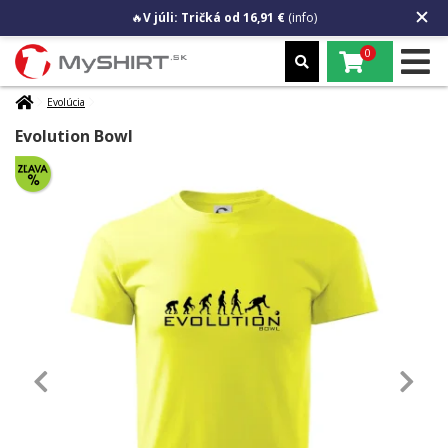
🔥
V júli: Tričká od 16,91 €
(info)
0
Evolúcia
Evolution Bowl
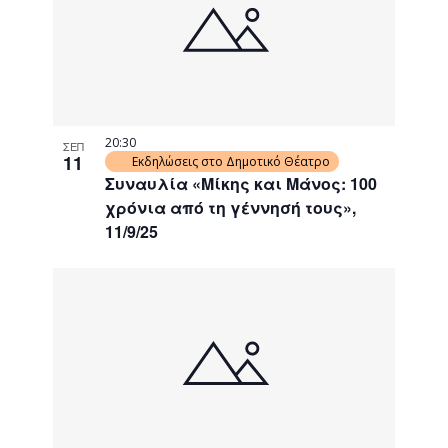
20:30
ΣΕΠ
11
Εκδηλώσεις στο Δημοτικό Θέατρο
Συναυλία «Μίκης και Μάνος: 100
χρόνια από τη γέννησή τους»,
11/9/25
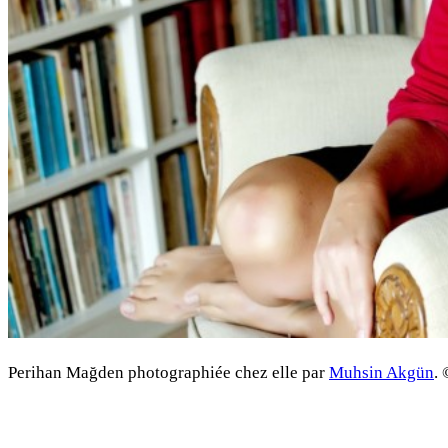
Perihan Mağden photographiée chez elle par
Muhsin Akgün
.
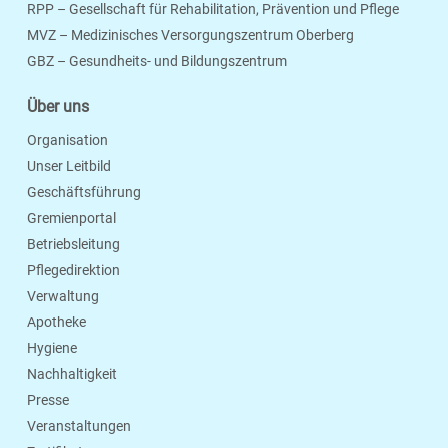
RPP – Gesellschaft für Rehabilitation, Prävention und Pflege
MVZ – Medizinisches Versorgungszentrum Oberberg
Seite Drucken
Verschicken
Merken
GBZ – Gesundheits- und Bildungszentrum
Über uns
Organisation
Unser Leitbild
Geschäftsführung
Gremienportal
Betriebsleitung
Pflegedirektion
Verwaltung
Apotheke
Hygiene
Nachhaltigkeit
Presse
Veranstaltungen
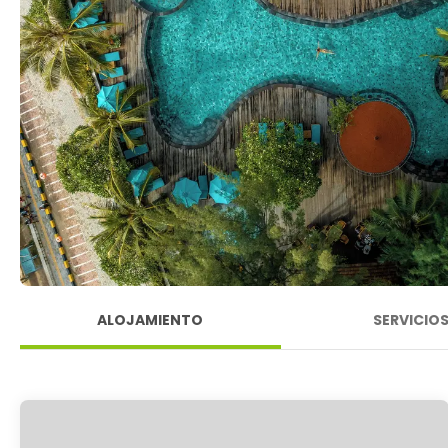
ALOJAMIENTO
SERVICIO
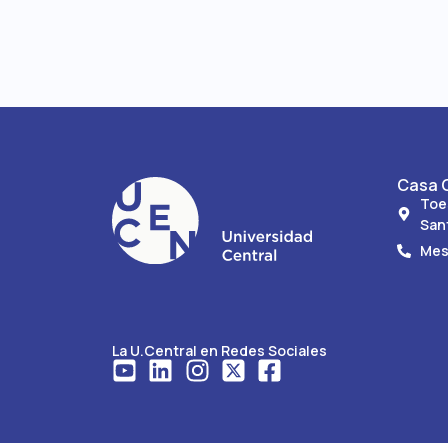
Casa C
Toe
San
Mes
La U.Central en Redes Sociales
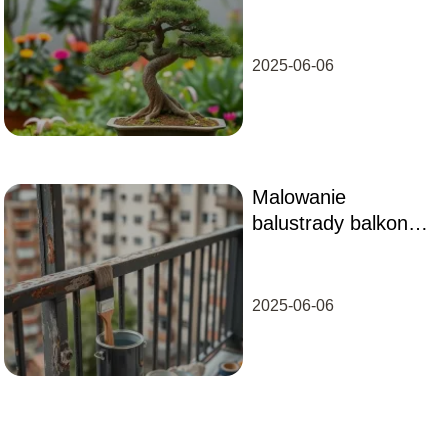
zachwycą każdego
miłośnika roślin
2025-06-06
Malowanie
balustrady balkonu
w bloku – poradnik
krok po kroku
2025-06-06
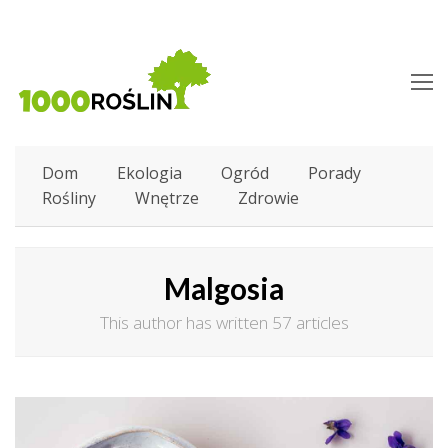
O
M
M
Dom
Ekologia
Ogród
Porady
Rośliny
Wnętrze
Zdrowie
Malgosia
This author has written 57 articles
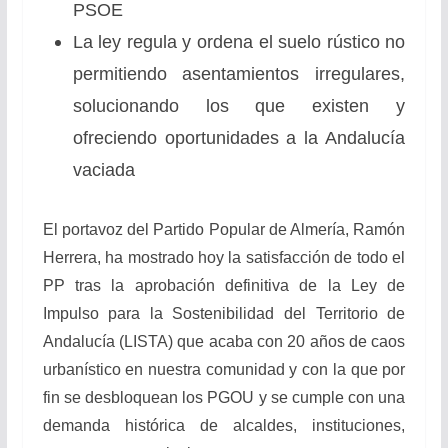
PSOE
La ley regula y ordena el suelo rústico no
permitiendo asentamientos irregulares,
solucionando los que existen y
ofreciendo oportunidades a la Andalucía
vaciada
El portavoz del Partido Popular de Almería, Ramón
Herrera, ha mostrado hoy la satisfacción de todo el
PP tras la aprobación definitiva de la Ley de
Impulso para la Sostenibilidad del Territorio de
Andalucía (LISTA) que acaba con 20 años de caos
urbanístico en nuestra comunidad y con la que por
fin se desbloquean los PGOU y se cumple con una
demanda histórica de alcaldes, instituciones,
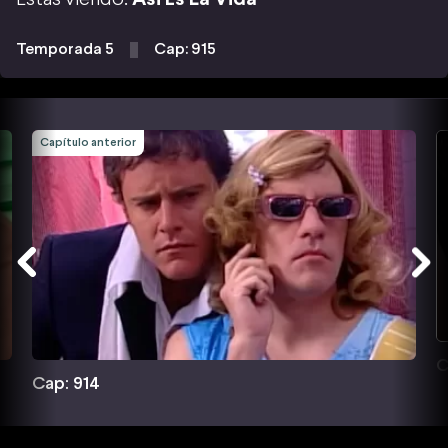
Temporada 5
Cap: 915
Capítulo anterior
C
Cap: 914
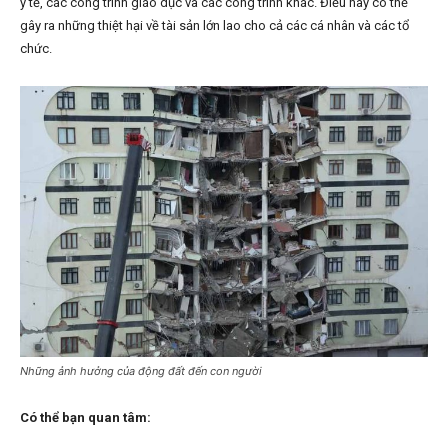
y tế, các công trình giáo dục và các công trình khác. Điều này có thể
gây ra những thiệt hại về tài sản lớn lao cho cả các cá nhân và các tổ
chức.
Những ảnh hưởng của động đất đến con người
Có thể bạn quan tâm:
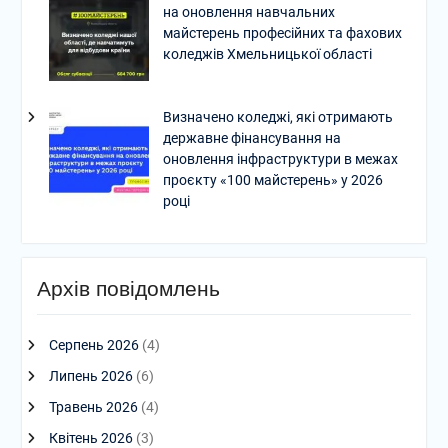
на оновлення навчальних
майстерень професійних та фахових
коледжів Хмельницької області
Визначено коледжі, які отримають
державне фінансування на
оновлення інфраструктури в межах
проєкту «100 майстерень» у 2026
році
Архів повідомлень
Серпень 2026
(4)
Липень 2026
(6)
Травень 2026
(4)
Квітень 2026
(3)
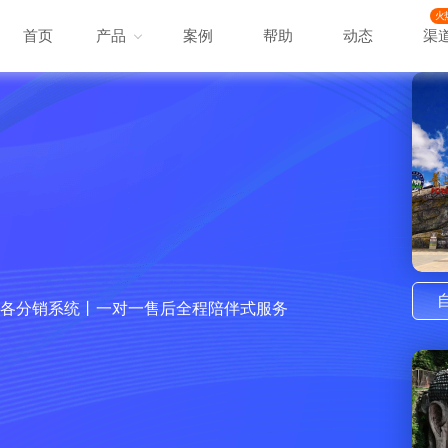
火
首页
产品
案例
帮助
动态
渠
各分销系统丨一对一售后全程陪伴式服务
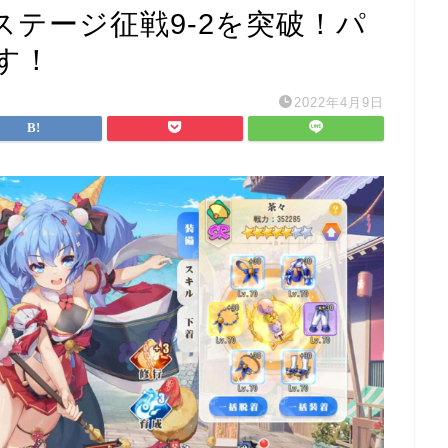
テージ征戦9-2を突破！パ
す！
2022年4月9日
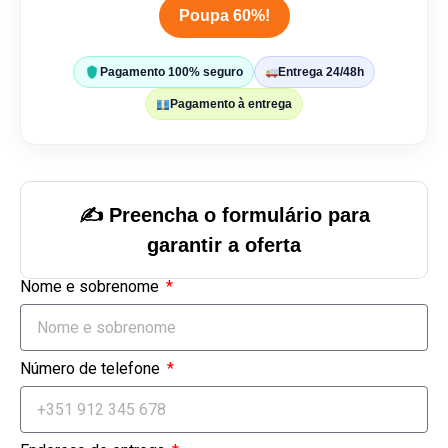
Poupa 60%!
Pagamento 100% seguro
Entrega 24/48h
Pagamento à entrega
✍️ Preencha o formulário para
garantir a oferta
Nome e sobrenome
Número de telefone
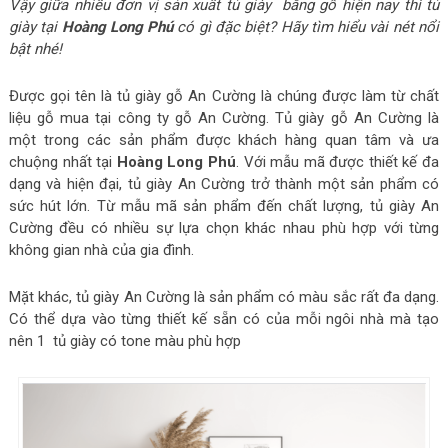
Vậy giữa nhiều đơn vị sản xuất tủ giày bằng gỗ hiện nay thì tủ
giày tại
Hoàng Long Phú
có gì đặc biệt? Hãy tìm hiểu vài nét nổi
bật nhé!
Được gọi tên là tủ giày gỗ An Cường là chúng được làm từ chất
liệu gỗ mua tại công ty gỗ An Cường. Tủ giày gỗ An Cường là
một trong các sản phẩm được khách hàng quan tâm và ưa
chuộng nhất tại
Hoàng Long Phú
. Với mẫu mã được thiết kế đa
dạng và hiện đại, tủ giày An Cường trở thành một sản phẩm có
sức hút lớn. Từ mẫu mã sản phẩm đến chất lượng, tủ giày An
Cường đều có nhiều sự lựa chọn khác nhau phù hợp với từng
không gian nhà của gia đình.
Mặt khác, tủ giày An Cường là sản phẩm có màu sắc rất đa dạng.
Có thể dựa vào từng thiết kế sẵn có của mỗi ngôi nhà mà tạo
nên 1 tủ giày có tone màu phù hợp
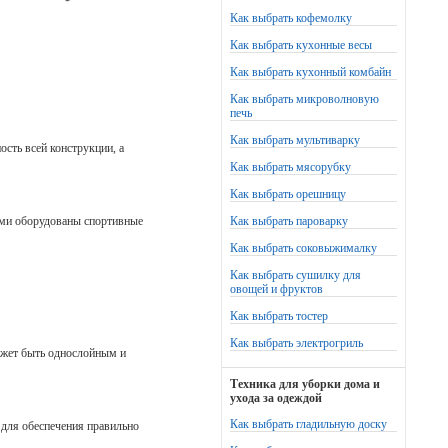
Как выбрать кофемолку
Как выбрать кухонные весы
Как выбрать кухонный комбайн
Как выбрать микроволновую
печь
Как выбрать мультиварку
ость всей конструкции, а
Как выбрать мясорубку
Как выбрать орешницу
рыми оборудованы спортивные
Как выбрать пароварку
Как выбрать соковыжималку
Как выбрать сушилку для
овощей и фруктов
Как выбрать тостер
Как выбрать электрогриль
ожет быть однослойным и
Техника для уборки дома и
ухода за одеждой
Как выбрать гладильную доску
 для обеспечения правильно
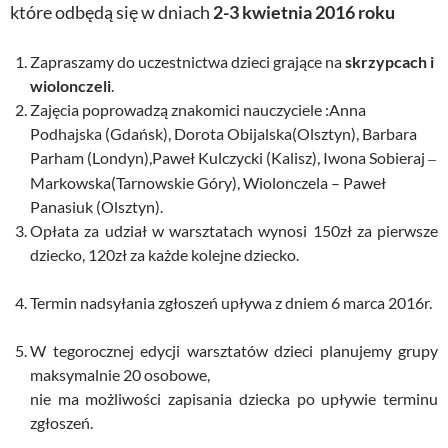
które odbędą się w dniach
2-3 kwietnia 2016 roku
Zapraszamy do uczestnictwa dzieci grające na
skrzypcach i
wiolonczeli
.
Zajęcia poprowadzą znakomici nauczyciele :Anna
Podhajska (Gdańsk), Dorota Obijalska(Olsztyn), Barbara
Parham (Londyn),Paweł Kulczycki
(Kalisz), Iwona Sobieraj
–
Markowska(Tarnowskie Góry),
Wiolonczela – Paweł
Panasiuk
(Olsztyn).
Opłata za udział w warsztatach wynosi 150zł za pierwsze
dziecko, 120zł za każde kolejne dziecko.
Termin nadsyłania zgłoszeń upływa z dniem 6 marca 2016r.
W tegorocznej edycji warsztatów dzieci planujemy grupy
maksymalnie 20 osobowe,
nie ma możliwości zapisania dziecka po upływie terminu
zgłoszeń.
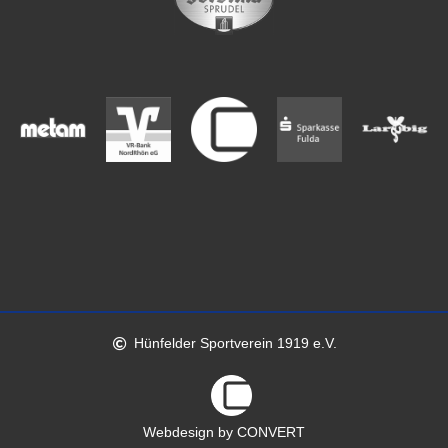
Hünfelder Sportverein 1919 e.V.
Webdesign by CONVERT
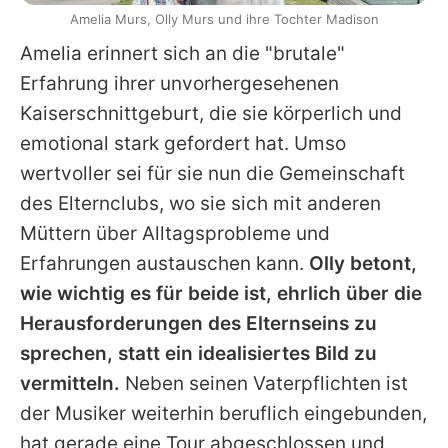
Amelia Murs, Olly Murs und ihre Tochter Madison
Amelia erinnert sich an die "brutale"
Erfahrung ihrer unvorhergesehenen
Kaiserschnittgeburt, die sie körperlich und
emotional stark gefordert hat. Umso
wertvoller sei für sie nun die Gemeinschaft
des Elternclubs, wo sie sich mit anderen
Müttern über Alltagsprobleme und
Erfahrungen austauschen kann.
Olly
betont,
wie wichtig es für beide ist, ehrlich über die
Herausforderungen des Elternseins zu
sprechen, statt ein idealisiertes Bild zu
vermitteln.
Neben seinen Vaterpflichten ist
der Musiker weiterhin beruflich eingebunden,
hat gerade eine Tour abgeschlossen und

Problem requirements:
Please output every entry above exactly, without the pictures.

Task solution:
🔥
V júli: Tričká od 16,91 €
(info)
0
Evolúcia
Evolution Bowl
20:30
ΣΕΠ
11
Εκδηλώσεις στο Δημοτικό Θέατρο
Συναυλία «Μίκης και Μάνος: 100
χρόνια από τη γέννησή τους»,
11/9/25
Perihan Mağden photographiée chez elle par
Muhsin Akgün
.
RPP – Gesellschaft für Rehabilitation, Prävention und Pflege
MVZ – Medizinisches Versorgungszentrum Oberberg
Seite Drucken
Verschicken
Merken
GBZ – Gesundheits- und Bildungszentrum
Über uns
Organisation
Unser Leitbild
Geschäftsführung
Gremienportal
Betriebsleitung
Pflegedirektion
Verwaltung
Apotheke
Hygiene
Nachhaltigkeit
Presse
Veranstaltungen
ALOJAMIENTO
SERVICIO
Casa C
Toe
San
Mes
La U.Central en Redes Sociales
zachwycą każdego
miłośnika roślin
2025-06-06
Malowanie
balustrady balkonu
w bloku – poradnik
krok po kroku
2025-06-06
O
M
M
Dom
Ekologia
Ogród
Porady
Rośliny
Wnętrze
Zdrowie
Malgosia
This author has written 57 articles
PSOE
La ley regula y ordena el suelo rústico no
permitiendo asentamientos irregulares,
solucionando los que existen y
ofreciendo oportunidades a la Andalucía
vaciada
El portavoz del Partido Popular de Almería, Ramón
Herrera, ha mostrado hoy la satisfacción de todo el
PP tras la aprobación definitiva de la Ley de
Impulso para la Sostenibilidad del Territorio de
Andalucía (LISTA) que acaba con 20 años de caos
urbanístico en nuestra comunidad y con la que por
fin se desbloquean los PGOU y se cumple con una
demanda histórica de alcaldes, instituciones,
Temporada 5
Cap: 915
Capítulo anterior
C
Cap: 914
y tế, các công trình giáo dục và các công trình khác. Điều này có thể
gây ra những thiệt hại về tài sản lớn lao cho cả các cá nhân và các tổ
chức.
Những ảnh hưởng của động đất đến con người
Có thể bạn quan tâm:
на оновлення навчальних
майстерень професійних та фахових
коледжів Хмельницької області
Визначено коледжі, які отримають
державне фінансування на
оновлення інфраструктури в межах
проєкту «100 майстерень» у 2026
році
Архів повідомлень
Серпень 2026
(4)
Липень 2026
(6)
Травень 2026
(4)
Квітень 2026
(3)
火
首页
产品
案例
帮助
动态
渠
各分销系统丨一对一售后全程陪伴式服务
テージ征戦9-2を突破！パ
す！
2022年4月9日
Poupa 60%!
Pagamento 100% seguro
Entrega 24/48h
Pagamento à entrega
✍️ Preencha o formulário para
garantir a oferta
Nome e sobrenome
Número de telefone
Vậy giữa nhiều đơn vị sản xuất tủ giày bằng gỗ hiện nay thì tủ
giày tại
Hoàng Long Phú
có gì đặc biệt? Hãy tìm hiểu vài nét nổi
bật nhé!
Được gọi tên là tủ giày gỗ An Cường là chúng được làm từ chất
liệu gỗ mua tại công ty gỗ An Cường. Tủ giày gỗ An Cường là
một trong các sản phẩm được khách hàng quan tâm và ưa
chuộng nhất tại
Hoàng Long Phú
. Với mẫu mã được thiết kế đa
dạng và hiện đại, tủ giày An Cường trở thành một sản phẩm có
sức hút lớn. Từ mẫu mã sản phẩm đến chất lượng, tủ giày An
Cường đều có nhiều sự lựa chọn khác nhau phù hợp với từng
không gian nhà của gia đình.
Mặt khác, tủ giày An Cường là sản phẩm có màu sắc rất đa dạng.
Có thể dựa vào từng thiết kế sẵn có của mỗi ngôi nhà mà tạo
nên 1 tủ giày có tone màu phù hợp
Как выбрать кофемолку
Как выбрать кухонные весы
Как выбрать кухонный комбайн
Как выбрать микроволновую
печь
Как выбрать мультиварку
ость всей конструкции, а
Как выбрать мясорубку
Как выбрать орешницу
рыми оборудованы спортивные
Как выбрать пароварку
Как выбрать соковыжималку
Как выбрать сушилку для
овощей и фруктов
Как выбрать тостер
Как выбрать электрогриль
ожет быть однослойным и
Техника для уборки дома и
ухода за одеждой
Как выбрать гладильную доску
 для обеспечения правильно
które odbędą się w dniach
2-3 kwietnia 2016 roku
Zapraszamy do uczestnictwa dzieci grające na
skrzypcach i
wiolonczeli
.
Zajęcia poprowadzą znakomici nauczyciele :Anna
Podhajska (Gdańsk), Dorota Obijalska(Olsztyn), Barbara
Parham (Londyn),Paweł Kulczycki
(Kalisz), Iwona Sobieraj
–
Markowska(Tarnowskie Góry),
Wiolonczela – Paweł
Panasiuk
(Olsztyn).
Opłata za udział w warsztatach wynosi 150zł za pierwsze
dziecko, 120zł za każde kolejne dziecko.
Termin nadsyłania zgłoszeń upływa z dniem 6 marca 2016r.
W tegorocznej edycji warsztatów dzieci planujemy grupy
maksymalnie 20 osobowe,
nie ma możliwości zapisania dziecka po upływie terminu
zgłoszeń.
Hünfelder Sportverein 1919 e.V.
Webdesign by CONVERT
Amelia Murs, Olly Murs und ihre Tochter Madison
Amelia erinnert sich an die "brutale"
Erfahrung ihrer unvorhergesehenen
Kaiserschnittgeburt, die sie körperlich und
emotional stark gefordert hat. Umso
wertvoller sei für sie nun die Gemeinschaft
des Elternclubs, wo sie sich mit anderen
Müttern über Alltagsprobleme und
Erfahrungen austauschen kann.
Olly
betont,
wie wichtig es für beide ist, ehrlich über die
Herausforderungen des Elternseins zu
sprechen, statt ein idealisiertes Bild zu
vermitteln.
Neben seinen Vaterpflichten ist
der Musiker weiterhin beruflich eingebunden,
hat gerade eine Tour abgeschlossen und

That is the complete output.